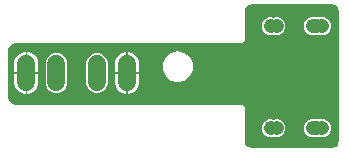
<source format=gbl>
G04 EAGLE Gerber RS-274X export*
G75*
%MOMM*%
%FSLAX34Y34*%
%LPD*%
%INBottom Copper*%
%IPPOS*%
%AMOC8*
5,1,8,0,0,1.08239X$1,22.5*%
G01*
G04 Define Apertures*
%ADD10C,1.524000*%
%ADD11C,1.208000*%
%ADD12C,0.654800*%
%ADD13C,0.152400*%
G36*
X177197Y3328D02*
X180165Y4123D01*
X180507Y4320D01*
X182680Y6493D01*
X182877Y6835D01*
X183672Y9803D01*
X183698Y10000D01*
X183698Y119000D01*
X183672Y119197D01*
X182877Y122165D01*
X182680Y122507D01*
X180507Y124680D01*
X180165Y124877D01*
X177197Y125672D01*
X177000Y125698D01*
X110000Y125698D01*
X109803Y125672D01*
X106835Y124877D01*
X106493Y124680D01*
X104320Y122507D01*
X104123Y122165D01*
X103328Y119197D01*
X103302Y119000D01*
X103302Y94632D01*
X101368Y92698D01*
X-90000Y92698D01*
X-90197Y92672D01*
X-93165Y91877D01*
X-93507Y91680D01*
X-95680Y89507D01*
X-95877Y89165D01*
X-96672Y86197D01*
X-96698Y86000D01*
X-96698Y47000D01*
X-96672Y46803D01*
X-95877Y43835D01*
X-95680Y43493D01*
X-93507Y41320D01*
X-93165Y41123D01*
X-90197Y40328D01*
X-90000Y40302D01*
X101368Y40302D01*
X103302Y38368D01*
X103302Y10000D01*
X103328Y9803D01*
X104123Y6835D01*
X104320Y6493D01*
X106493Y4320D01*
X106835Y4123D01*
X109803Y3328D01*
X110000Y3302D01*
X177000Y3302D01*
X177197Y3328D01*
G37*
%LPC*%
G36*
X159405Y99136D02*
X156625Y100288D01*
X154498Y102415D01*
X153346Y105195D01*
X153346Y108205D01*
X154498Y110985D01*
X156625Y113112D01*
X159405Y114264D01*
X162415Y114264D01*
X162618Y114180D01*
X162916Y114122D01*
X163202Y114180D01*
X163405Y114264D01*
X166415Y114264D01*
X166618Y114180D01*
X166916Y114122D01*
X167202Y114180D01*
X167405Y114264D01*
X170415Y114264D01*
X173195Y113112D01*
X175322Y110985D01*
X176474Y108205D01*
X176474Y105195D01*
X175322Y102415D01*
X173195Y100288D01*
X170415Y99136D01*
X167405Y99136D01*
X167202Y99220D01*
X166904Y99278D01*
X166618Y99220D01*
X166415Y99136D01*
X163405Y99136D01*
X163202Y99220D01*
X162904Y99278D01*
X162618Y99220D01*
X162415Y99136D01*
X159405Y99136D01*
G37*
G36*
X123905Y99136D02*
X121125Y100288D01*
X118998Y102415D01*
X117846Y105195D01*
X117846Y108205D01*
X118998Y110985D01*
X121125Y113112D01*
X123905Y114264D01*
X126915Y114264D01*
X127618Y113972D01*
X127916Y113915D01*
X128202Y113972D01*
X128905Y114264D01*
X131915Y114264D01*
X134695Y113112D01*
X136822Y110985D01*
X137974Y108205D01*
X137974Y105195D01*
X136822Y102415D01*
X134695Y100288D01*
X131915Y99136D01*
X128905Y99136D01*
X128202Y99428D01*
X127904Y99486D01*
X127618Y99428D01*
X126915Y99136D01*
X123905Y99136D01*
G37*
G36*
X41063Y60692D02*
X36494Y64336D01*
X33958Y69601D01*
X33958Y75445D01*
X36494Y80710D01*
X41063Y84354D01*
X46760Y85654D01*
X52458Y84354D01*
X57027Y80710D01*
X59562Y75445D01*
X59562Y69601D01*
X57027Y64336D01*
X52458Y60692D01*
X46760Y59392D01*
X41063Y60692D01*
G37*
G36*
X-91440Y68072D02*
X-91440Y76951D01*
X-89893Y80685D01*
X-87035Y83543D01*
X-83301Y85090D01*
X-82042Y85090D01*
X-82042Y68072D01*
X-91440Y68072D01*
G37*
G36*
X-80518Y68072D02*
X-80518Y85090D01*
X-79259Y85090D01*
X-75525Y83543D01*
X-72667Y80685D01*
X-71120Y76951D01*
X-71120Y68072D01*
X-80518Y68072D01*
G37*
G36*
X-6350Y68034D02*
X-6350Y76913D01*
X-4803Y80647D01*
X-1945Y83505D01*
X1789Y85052D01*
X3048Y85052D01*
X3048Y68034D01*
X-6350Y68034D01*
G37*
G36*
X4572Y68034D02*
X4572Y85052D01*
X5831Y85052D01*
X9565Y83505D01*
X12423Y80647D01*
X13970Y76913D01*
X13970Y68034D01*
X4572Y68034D01*
G37*
G36*
X-57699Y50546D02*
X-61060Y51938D01*
X-63632Y54510D01*
X-65024Y57871D01*
X-65024Y76749D01*
X-63632Y80110D01*
X-61060Y82682D01*
X-57699Y84074D01*
X-54061Y84074D01*
X-50700Y82682D01*
X-48128Y80110D01*
X-46736Y76749D01*
X-46736Y57871D01*
X-48128Y54510D01*
X-50700Y51938D01*
X-54061Y50546D01*
X-57699Y50546D01*
G37*
G36*
X-23409Y50508D02*
X-26770Y51900D01*
X-29342Y54472D01*
X-30734Y57833D01*
X-30734Y76711D01*
X-29342Y80072D01*
X-26770Y82644D01*
X-23409Y84036D01*
X-19771Y84036D01*
X-16410Y82644D01*
X-13838Y80072D01*
X-12446Y76711D01*
X-12446Y57833D01*
X-13838Y54472D01*
X-16410Y51900D01*
X-19771Y50508D01*
X-23409Y50508D01*
G37*
G36*
X-80518Y49530D02*
X-80518Y66548D01*
X-71120Y66548D01*
X-71120Y57669D01*
X-72667Y53935D01*
X-75525Y51077D01*
X-79259Y49530D01*
X-80518Y49530D01*
G37*
G36*
X-83301Y49530D02*
X-87035Y51077D01*
X-89893Y53935D01*
X-91440Y57669D01*
X-91440Y66548D01*
X-82042Y66548D01*
X-82042Y49530D01*
X-83301Y49530D01*
G37*
G36*
X4572Y49492D02*
X4572Y66510D01*
X13970Y66510D01*
X13970Y57631D01*
X12423Y53897D01*
X9565Y51039D01*
X5831Y49492D01*
X4572Y49492D01*
G37*
G36*
X1789Y49492D02*
X-1945Y51039D01*
X-4803Y53897D01*
X-6350Y57631D01*
X-6350Y66510D01*
X3048Y66510D01*
X3048Y49492D01*
X1789Y49492D01*
G37*
G36*
X159405Y12736D02*
X156625Y13888D01*
X154498Y16015D01*
X153346Y18795D01*
X153346Y21805D01*
X154498Y24585D01*
X156625Y26712D01*
X159405Y27864D01*
X162415Y27864D01*
X162618Y27780D01*
X162916Y27722D01*
X163202Y27780D01*
X163405Y27864D01*
X166415Y27864D01*
X166618Y27780D01*
X166916Y27722D01*
X167202Y27780D01*
X167405Y27864D01*
X170415Y27864D01*
X173195Y26712D01*
X175322Y24585D01*
X176474Y21805D01*
X176474Y18795D01*
X175322Y16015D01*
X173195Y13888D01*
X170415Y12736D01*
X167405Y12736D01*
X167202Y12820D01*
X166904Y12878D01*
X166618Y12820D01*
X166415Y12736D01*
X163405Y12736D01*
X163202Y12820D01*
X162904Y12878D01*
X162618Y12820D01*
X162415Y12736D01*
X159405Y12736D01*
G37*
G36*
X123905Y12736D02*
X121125Y13888D01*
X118998Y16015D01*
X117846Y18795D01*
X117846Y21805D01*
X118998Y24585D01*
X121125Y26712D01*
X123905Y27864D01*
X126915Y27864D01*
X127618Y27572D01*
X127916Y27515D01*
X128202Y27572D01*
X128905Y27864D01*
X131915Y27864D01*
X134695Y26712D01*
X136822Y24585D01*
X137974Y21805D01*
X137974Y18795D01*
X136822Y16015D01*
X134695Y13888D01*
X131915Y12736D01*
X128905Y12736D01*
X128202Y13028D01*
X127904Y13086D01*
X127618Y13028D01*
X126915Y12736D01*
X123905Y12736D01*
G37*
%LPD*%
D10*
X-81280Y59690D02*
X-81280Y74930D01*
X-55880Y74930D02*
X-55880Y59690D01*
X3810Y59652D02*
X3810Y74892D01*
X-21590Y74892D02*
X-21590Y59652D01*
D11*
X168910Y20300D03*
X164910Y20300D03*
X160910Y20300D03*
X130410Y20300D03*
X125410Y20300D03*
X168910Y106700D03*
X164910Y106700D03*
X160910Y106700D03*
X130410Y106700D03*
X125410Y106700D03*
D12*
X139700Y76200D03*
D13*
X139700Y50800D01*
X127000Y50800D01*
D12*
X139700Y50800D03*
M02*

</source>
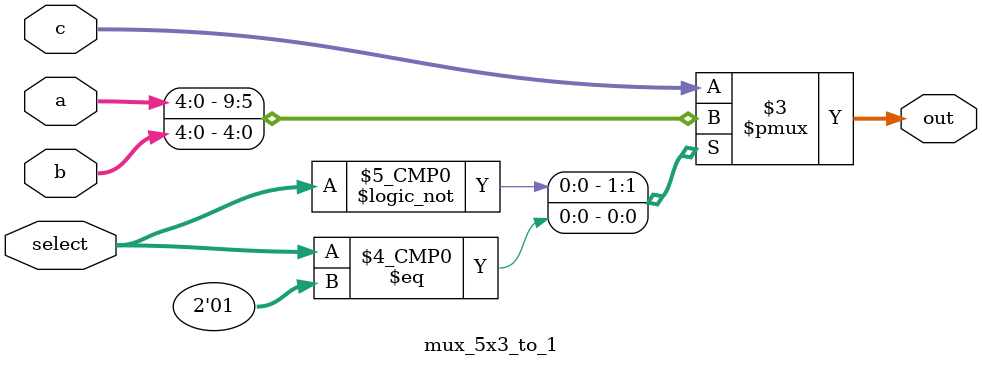
<source format=v>
`timescale 1ns / 1ps
/* 
    * Assignment - 6
    * Problem - 3
    * Semester - 5 (Autumn)
    * Group - 56
    * Group members - Utsav Mehta (20CS10069) and Vibhu (20CS10072)
*/
module mux_5x3_to_1(a, b, c, select, out);

    input [4:0] a, b, c;
    input [1:0] select;
    output reg [4:0] out;

    always @(*) begin
        case (select)
            2'b00: out = a;
            2'b01: out = b;
            default: out = c;
        endcase
    end

endmodule
</source>
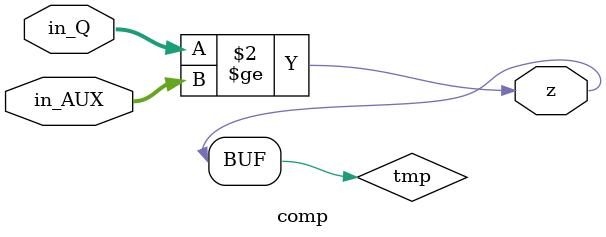
<source format=v>
module comp (
    in_AUX,
    in_Q,
    z
);

input [31:0] in_AUX;
input [31:0] in_Q;
output z;
reg tmp;
initial tmp = 0;
assign z = tmp;
    always @(*)
        tmp = in_Q >= in_AUX;
endmodule

</source>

□ □ □

The answer is the lines above, word for word, from the first one through the one containing "X162415Y114264D01*"; it includes no pictures.

<source format=gbl>
G04 EAGLE Gerber RS-274X export*
G75*
%MOMM*%
%FSLAX34Y34*%
%LPD*%
%INBottom Copper*%
%IPPOS*%
%AMOC8*
5,1,8,0,0,1.08239X$1,22.5*%
G01*
G04 Define Apertures*
%ADD10C,1.524000*%
%ADD11C,1.208000*%
%ADD12C,0.654800*%
%ADD13C,0.152400*%
G36*
X177197Y3328D02*
X180165Y4123D01*
X180507Y4320D01*
X182680Y6493D01*
X182877Y6835D01*
X183672Y9803D01*
X183698Y10000D01*
X183698Y119000D01*
X183672Y119197D01*
X182877Y122165D01*
X182680Y122507D01*
X180507Y124680D01*
X180165Y124877D01*
X177197Y125672D01*
X177000Y125698D01*
X110000Y125698D01*
X109803Y125672D01*
X106835Y124877D01*
X106493Y124680D01*
X104320Y122507D01*
X104123Y122165D01*
X103328Y119197D01*
X103302Y119000D01*
X103302Y94632D01*
X101368Y92698D01*
X-90000Y92698D01*
X-90197Y92672D01*
X-93165Y91877D01*
X-93507Y91680D01*
X-95680Y89507D01*
X-95877Y89165D01*
X-96672Y86197D01*
X-96698Y86000D01*
X-96698Y47000D01*
X-96672Y46803D01*
X-95877Y43835D01*
X-95680Y43493D01*
X-93507Y41320D01*
X-93165Y41123D01*
X-90197Y40328D01*
X-90000Y40302D01*
X101368Y40302D01*
X103302Y38368D01*
X103302Y10000D01*
X103328Y9803D01*
X104123Y6835D01*
X104320Y6493D01*
X106493Y4320D01*
X106835Y4123D01*
X109803Y3328D01*
X110000Y3302D01*
X177000Y3302D01*
X177197Y3328D01*
G37*
%LPC*%
G36*
X159405Y99136D02*
X156625Y100288D01*
X154498Y102415D01*
X153346Y105195D01*
X153346Y108205D01*
X154498Y110985D01*
X156625Y113112D01*
X159405Y114264D01*
X162415Y114264D01*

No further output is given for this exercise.